Yes, DuckDB provides its own load! function - but it only supports DataFrames, and requires all tables to be converted to that type. Where is Julia/Tables.jl composability? (:
Btw, its argument order differs from SQLite.load! - yeah, this function isn’t in DBInterface so they don’t really have to follow anything, but consistency would be nice.
At least reading DuckDB tables seems faster than SQLite (see 1st post) - as could be expected.
Whelp, I guess the inconsistent argument order is actually my fault since I PR’d that function Could still be changed, I don’t think many people know that exists… But to be fair, it is SQLite.jl being inconsistent with the ! convention in the first place, because the thing that is being modified is the database, not the inserted table.

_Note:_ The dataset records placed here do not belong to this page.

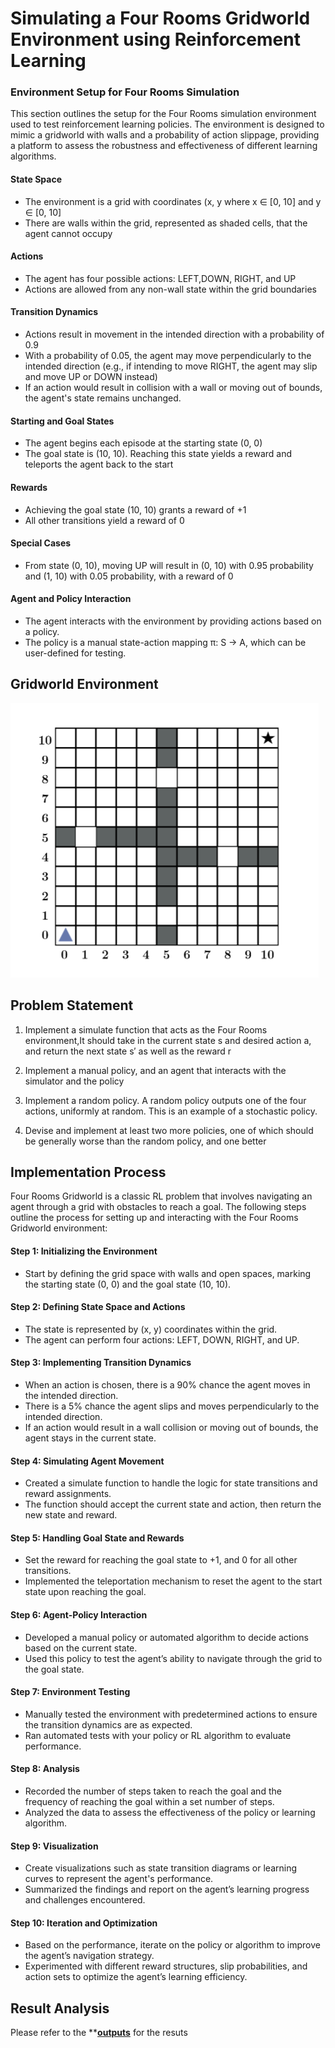 # Simulating a Four Rooms Gridworld Environment using Reinforcement Learning

### Environment Setup for Four Rooms Simulation

This section outlines the setup for the Four Rooms simulation environment used to test reinforcement learning policies. The environment is designed to mimic a gridworld with walls and a probability of action slippage, providing a platform to assess the robustness and effectiveness of different learning algorithms.

#### State Space
- The environment is a grid with coordinates (x, y where x ∈ [0, 10] and y ∈ [0, 10]
- There are walls within the grid, represented as shaded cells, that the agent cannot occupy

#### Actions
- The agent has four possible actions: LEFT,DOWN, RIGHT, and UP
- Actions are allowed from any non-wall state within the grid boundaries

#### Transition Dynamics
- Actions result in movement in the intended direction with a probability of 0.9
- With a probability of 0.05, the agent may move perpendicularly to the intended direction (e.g., if intending to move RIGHT, the agent may slip and move UP or DOWN instead)
- If an action would result in collision with a wall or moving out of bounds, the agent's state remains unchanged.

#### Starting and Goal States
- The agent begins each episode at the starting state (0, 0)
- The goal state is (10, 10). Reaching this state yields a reward and teleports the agent back to the start

#### Rewards
- Achieving the goal state (10, 10) grants a reward of +1
- All other transitions yield a reward of 0

#### Special Cases
- From state (0, 10), moving UP will result in (0, 10) with 0.95 probability and (1, 10) with 0.05 probability, with a reward of 0

#### Agent and Policy Interaction
- The agent interacts with the environment by providing actions based on a policy.
- The policy is a manual state-action mapping π: S → A, which can be user-defined for testing.

## Gridworld Environment

![Screenshot](https://github.com/PShru2000/Gridworld-simulation-using-Reinforcement-Learning/blob/main/env.png?raw=true)

## Problem Statement

1) Implement a simulate function that acts as the Four Rooms environment,It should take in the current state s and desired action a, and return the next state s′ as well as the reward r

2) Implement a manual policy, and an agent that interacts with the simulator and the policy

3) Implement a random policy. A random policy outputs one of the four actions, uniformly at random. This is an example of a stochastic policy.

4) Devise and implement at least two more policies, one of which should be generally worse than the random policy, and one better


## Implementation Process

Four Rooms Gridworld is a classic RL problem that involves navigating an agent through a grid with obstacles to reach a goal. The following steps outline the process for setting up and interacting with the Four Rooms Gridworld environment:

#### Step 1: Initializing the Environment
- Start by defining the grid space with walls and open spaces, marking the starting state (0, 0) and the goal state (10, 10).

#### Step 2: Defining State Space and Actions
- The state is represented by (x, y) coordinates within the grid.
- The agent can perform four actions: LEFT, DOWN, RIGHT, and UP.

#### Step 3: Implementing Transition Dynamics
- When an action is chosen, there is a 90% chance the agent moves in the intended direction.
- There is a 5% chance the agent slips and moves perpendicularly to the intended direction.
- If an action would result in a wall collision or moving out of bounds, the agent stays in the current state.

#### Step 4: Simulating Agent Movement
- Created a simulate function to handle the logic for state transitions and reward assignments.
- The function should accept the current state and action, then return the new state and reward.

#### Step 5: Handling Goal State and Rewards
- Set the reward for reaching the goal state to +1, and 0 for all other transitions.
- Implemented the teleportation mechanism to reset the agent to the start state upon reaching the goal.

#### Step 6: Agent-Policy Interaction
- Developed a manual policy or automated algorithm to decide actions based on the current state.
- Used this policy to test the agent’s ability to navigate through the grid to the goal state.

#### Step 7: Environment Testing
- Manually tested the environment with predetermined actions to ensure the transition dynamics are as expected.
- Ran automated tests with your policy or RL algorithm to evaluate performance.

#### Step 8: Analysis
- Recorded the number of steps taken to reach the goal and the frequency of reaching the goal within a set number of steps.
- Analyzed the data to assess the effectiveness of the policy or learning algorithm.

#### Step 9: Visualization
- Create visualizations such as state transition diagrams or learning curves to represent the agent's performance.
- Summarized the findings and report on the agent’s learning progress and challenges encountered.

#### Step 10: Iteration and Optimization
- Based on the performance, iterate on the policy or algorithm to improve the agent’s navigation strategy.
- Experimented with different reward structures, slip probabilities, and action sets to optimize the agent’s learning efficiency.


## Result Analysis

Please refer to the ****[outputs](https://github.com/PShru2000/Implementation-of-Reinforcement-Policies-in-Gridworld/tree/main/outputs%20-RL)** for the resuts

@quinnj - indeed it would be good to make it consistent. Especially, as I expect that DuckDB.jl will in the future be a very important component of JuliaData ecosystem (DuckDB is constantly getting loads of excellent features). Maybe it would even make sense to define the signature in DBInterface to make sure every database that supports it does it consistently?
For now I’ve been just evaluating DuckDB.jl for potential use, not using it myself. Looks like it’s very tightly tied to DataFrames unlike other database packages. Even taking DataFrames as a dependency seems weird for a database package (it’s quite a heavy dep), even more so - exposing/requiring those types in the interface.
I guess I’ll just continue using mature sqlite and SQLite.jl, leaving some performance on the table in the rare case of large databases. Hoping for someone more familiar with duckdb/DuckDB.jl to make that package more integrated with Julia types/tables.
I remember seeing an issue in the DuckDB repo about adoption of the Tables.jl interface but couldn’t find it anymore. Would definitely be nice to have, maybe alongside integration with Arrow.jl, which is already available for python and R.
Column vs row storage makes a difference here. If I’m not mistaken, other column stores like Clickhouse have similar limitations.
One reason could be that the fast data insert path of registering an external table and copying from it relies on a particular memory layout. Tables.jl doesn’t expose enough functionality to figure that out easily, but DataFrames should. In the meantime, I noticed DuckDB.jl does expose a low-level appender API which should work with arbitrary data.
Fair point! Seems like the executemany function cannot take advantage of the whole dataset being available immediately, and runs INSERTs one by one.
Surprised to hear. Many (most? all?) column-based table types in Julia provide an efficient zero-copy Tables.columntable(tbl) conversion that returns a namedtuple of vectors.
Is there anything else needed for efficient load! ?
Interesting. Is that guaranteed to return contiguous Vectors of not-too-exotic types or just any old AbstractVector? If the former, I guess someone would “just” have to generalize the DuckDB table integration to handle this.